Mary went home and thought a lot about the situation she was in. She considered where she was in her own life and how she felt about the pregnancy and about the options before her. After a little more than a week, she came back and talked to the same patient advocate she yelled at the last time. Her advocate, Caitlin, recalled, “She’d had so much time to reprocess her decision and she had so much more clarity than she’d had before. She felt more optimistic, about the procedure itself and about what the abortion meant in her life. It was amazing.”

A few weeks after her abortion, Mary returned her follow-up questionnaire. She wrote about how the difficulty with the medication abortion seemed like it was almost meant to happen. The whole experience had been difficult but so eye opening, and she was grateful.

Don’t get me wrong. The new regulations are bad law and bad medicine. A woman should be able to choose a medication abortion for whatever reason she feels that she needs it. But on a larger cultural level, how much of her decision is influenced by the societal shame and stigma around abortion?

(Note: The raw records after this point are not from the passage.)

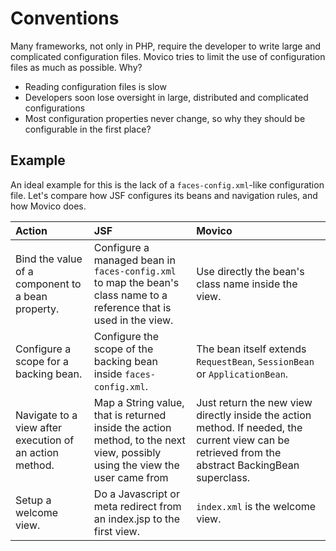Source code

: # Conventions #

Many frameworks, not only in PHP, require the developer to write large and complicated configuration files. Movico tries to limit the use of configuration files as much as possible. Why?
  * Reading configuration files is slow
  * Developers soon lose oversight in large, distributed and complicated configurations
  * Most configuration properties never change, so why they should be configurable in the first place?

## Example ##

An ideal example for this is the lack of a `faces-config.xml`-like configuration file. Let's compare how JSF configures its beans and navigation rules, and how Movico does.

| **Action** | **JSF** | **Movico** |
|:-----------|:--------|:-----------|
| Bind the value of a component to a bean property. | Configure a managed bean in `faces-config.xml` to map the bean's class name to a reference that is used in the view. | Use directly the bean's class name inside the view. |
| Configure a scope for a backing bean. | Configure the scope of the backing bean inside `faces-config.xml`. | The bean itself extends `RequestBean`, `SessionBean` or `ApplicationBean`.  |
| Navigate to a view after execution of an action method. | Map a String value, that is returned inside the action method, to the next view, possibly using the view the user came from | Just return the new view directly inside the action method. If needed, the current view can be retrieved from the abstract BackingBean superclass. |
| Setup a welcome view. | Do a Javascript or meta redirect from an index.jsp to the first view. | `index.xml` is the welcome view. |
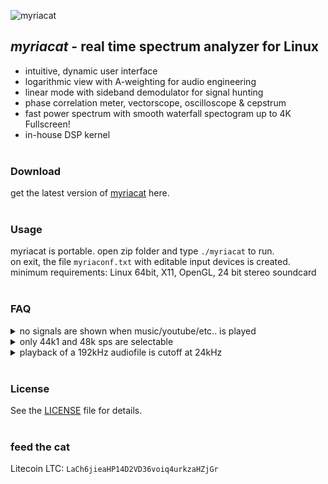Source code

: ![myriacat](../main/myriacat.gif)

## *myriacat* - real time spectrum analyzer for Linux
- intuitive, dynamic user interface
- logarithmic view with A-weighting for audio engineering
- linear mode with sideband demodulator for signal hunting
- phase correlation meter, vectorscope, oscilloscope & cepstrum
- fast power spectrum with smooth waterfall spectogram up to 4K Fullscreen!
- in-house DSP kernel<br><br>


### Download
get the latest version of [myriacat](https://github.com/myriacat/myriacat/releases/latest/download/myriacat_v1.0_beta.tar.gz) here.<br><br>


### Usage
myriacat is portable. open zip folder and type `./myriacat` to run.<br>
on exit, the file `myriaconf.txt` with editable input devices is created.<br>
minimum requirements: Linux 64bit, X11, OpenGL, 24 bit stereo soundcard<br><br>


### FAQ
<details>
<summary>no signals are shown when music/youtube/etc.. is played</summary>
linux does not route the speaker-output back to programs.<br>
you need a virtual adapter, a software or a hardware loopback (cable)<br>
easiest way with pulseaudio is to install "pavucontrol" and set "monitor of built-in Audio" under recording.
</details>

<details>
<summary>only 44k1 and 48k sps are selectable</summary>
those are the supported hardware rates. to use other samplerates, use a softwaredevice like "default" (OS does resampling).
</details>

<details>
<summary>playback of a 192kHz audiofile is cutoff at 24kHz</summary>
192ksps (96kHz signal) input will be shown if a suitable HW device is selected.<br>
to monitor recorded samples, the alsa config of linux needs to be modifed, as its usually capped at 48ksps (24khz).
</details><br>


### License
See the [LICENSE](../main/LICENSE.txt) file for details.<br><br>

### feed the cat
Litecoin LTC: `LaCh6jieaHP14D2VD36voiq4urkzaHZjGr`<br>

Maybe, just maybe, if we give them the right support, women who were playing into stigma by downplaying their abortions in their own minds will be pressed into doing the work they need to do to own and accept and integrate their abortions into their lives and sense of self, and perhaps they’ll feel stronger as a result. And maybe, just maybe, we’ll see some minute shift in how our society perceives abortion and the women who have them. This shift would be way too subtle for our anti-choice lawmakers to see but very gratifying for those of us who really care about women’s lives.